Answer these questions from the article on Florida's COVID-19 vaccine rollout below:
(a) What percentage of Florida's seniors received the shot over the past month?
(b) According to Senator Jason Pizzo, what is the minimum number of weeks needed to vaccinate people 65 and over who are willing to take it?
(c) In what month does the Legislature's annual session begin?

◆ **Excerpt**:
╔══

TALLAHASSEE, Fla. — A month into Florida’s COVID-19 vaccination effort, less than 4% of the state’s population have actually received shots.

The Florida Senate’s Select Committee on Pandemic Preparedness and Response met for the first time Thursday and heard from state Surgeon General Dr. Scott Rivkees, who has played a key role in the state’s response.


What You Need To Know

  • Pace of vaccine rollout in Florida is too slow, lawmakers say

  • Senate committee overseeing pandemic response met with the state attorney general Thursday

  • Florida receives only 250,000 vaccine doses a month, Attorney General Scott Rivkees said

  • Some people also are coming in from outside state to get shots, then leaving, he said

The state’s mass vaccination effort has prioritized people at least 65 years old, and just 10 percent of Florida’s 4.5 million seniors have received the shot over the past month.

“We need nine weeks, at the very least, just to vaccinate 65 and over that are willing to take it,” Senator Jason Pizzo (D-Miami) said. “If everybody wanted to take it, it'd be 18, 19 weeks.”

The issue is supply, according to Rivkees. In a state with a population of 21 million, 250,000 doses of vaccine are arriving each week, he said.

“These are extremely tricky vaccines to manufacture, and messenger RNA is an unstable molecule, and the manufacturers, I know, they are working as quickly as they can, and we do await the day when we will have more allocation and more vaccine to advance the timetable,” Rivkees said.

Lawmakers also expressed concern about “vaccine tourism.”

“We’re talking about people who are coming into Florida to get the vaccine, using the vaccine, and heading out,” one legislator said.

“I can assure everybody that I've been working nonstop since this pandemic has begun.”

The committee is in charge of putting together bills that determine how Florida handles the pandemic, and according to the Legislature’s top Republicans, a lockdown like the one imposed last spring shouldn’t be allowed to happen again.

Lawmakers will debate those expected pandemic reform bills during the Legislature’s two-month annual session, which begins in March.

╚══

◆ **Records**:
╔══

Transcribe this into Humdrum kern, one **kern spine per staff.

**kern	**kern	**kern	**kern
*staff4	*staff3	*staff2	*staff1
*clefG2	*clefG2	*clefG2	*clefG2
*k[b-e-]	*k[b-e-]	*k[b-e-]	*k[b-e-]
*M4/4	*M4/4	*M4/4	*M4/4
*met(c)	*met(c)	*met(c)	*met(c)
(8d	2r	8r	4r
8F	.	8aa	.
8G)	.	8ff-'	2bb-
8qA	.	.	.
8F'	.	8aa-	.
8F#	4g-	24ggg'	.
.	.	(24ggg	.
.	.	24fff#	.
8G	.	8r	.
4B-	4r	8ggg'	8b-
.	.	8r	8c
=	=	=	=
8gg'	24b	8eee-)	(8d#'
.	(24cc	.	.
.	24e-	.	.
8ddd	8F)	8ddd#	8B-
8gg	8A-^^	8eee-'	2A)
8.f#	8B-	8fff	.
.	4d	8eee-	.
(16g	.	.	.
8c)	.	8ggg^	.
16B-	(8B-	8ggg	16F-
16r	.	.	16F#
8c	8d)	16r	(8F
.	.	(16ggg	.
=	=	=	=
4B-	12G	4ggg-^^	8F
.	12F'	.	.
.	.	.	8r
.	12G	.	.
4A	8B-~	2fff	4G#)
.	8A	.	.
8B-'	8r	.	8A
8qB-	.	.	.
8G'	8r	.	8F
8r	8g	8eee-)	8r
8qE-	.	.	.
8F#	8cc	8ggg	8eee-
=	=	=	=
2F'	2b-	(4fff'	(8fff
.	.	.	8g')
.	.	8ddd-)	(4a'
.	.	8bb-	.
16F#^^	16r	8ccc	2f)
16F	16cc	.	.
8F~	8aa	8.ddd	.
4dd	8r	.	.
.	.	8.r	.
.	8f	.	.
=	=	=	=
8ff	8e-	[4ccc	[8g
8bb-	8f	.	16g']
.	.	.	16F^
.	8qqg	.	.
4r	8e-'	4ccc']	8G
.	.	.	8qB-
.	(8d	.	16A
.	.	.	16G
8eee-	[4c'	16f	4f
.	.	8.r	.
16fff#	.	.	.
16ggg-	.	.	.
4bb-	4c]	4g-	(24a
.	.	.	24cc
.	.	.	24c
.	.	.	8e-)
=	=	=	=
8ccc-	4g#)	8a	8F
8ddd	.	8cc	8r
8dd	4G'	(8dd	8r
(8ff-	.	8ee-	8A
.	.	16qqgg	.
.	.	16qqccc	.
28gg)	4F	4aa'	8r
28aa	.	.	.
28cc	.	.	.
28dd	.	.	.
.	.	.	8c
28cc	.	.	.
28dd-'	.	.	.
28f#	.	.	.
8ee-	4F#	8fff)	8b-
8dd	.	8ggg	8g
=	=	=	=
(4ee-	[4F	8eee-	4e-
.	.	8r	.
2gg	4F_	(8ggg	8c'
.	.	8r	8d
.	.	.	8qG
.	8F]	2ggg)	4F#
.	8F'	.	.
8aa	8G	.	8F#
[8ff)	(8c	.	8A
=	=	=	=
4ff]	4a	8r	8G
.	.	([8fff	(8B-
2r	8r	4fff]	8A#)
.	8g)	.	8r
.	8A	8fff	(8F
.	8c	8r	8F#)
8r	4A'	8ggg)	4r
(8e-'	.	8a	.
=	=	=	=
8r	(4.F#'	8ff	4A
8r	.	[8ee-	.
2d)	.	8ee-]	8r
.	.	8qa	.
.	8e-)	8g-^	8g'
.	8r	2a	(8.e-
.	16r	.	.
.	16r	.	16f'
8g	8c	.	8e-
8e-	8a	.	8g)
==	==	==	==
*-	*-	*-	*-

╚══

◆ **Output below**:
(a) 10 percent
(b) Nine weeks
(c) March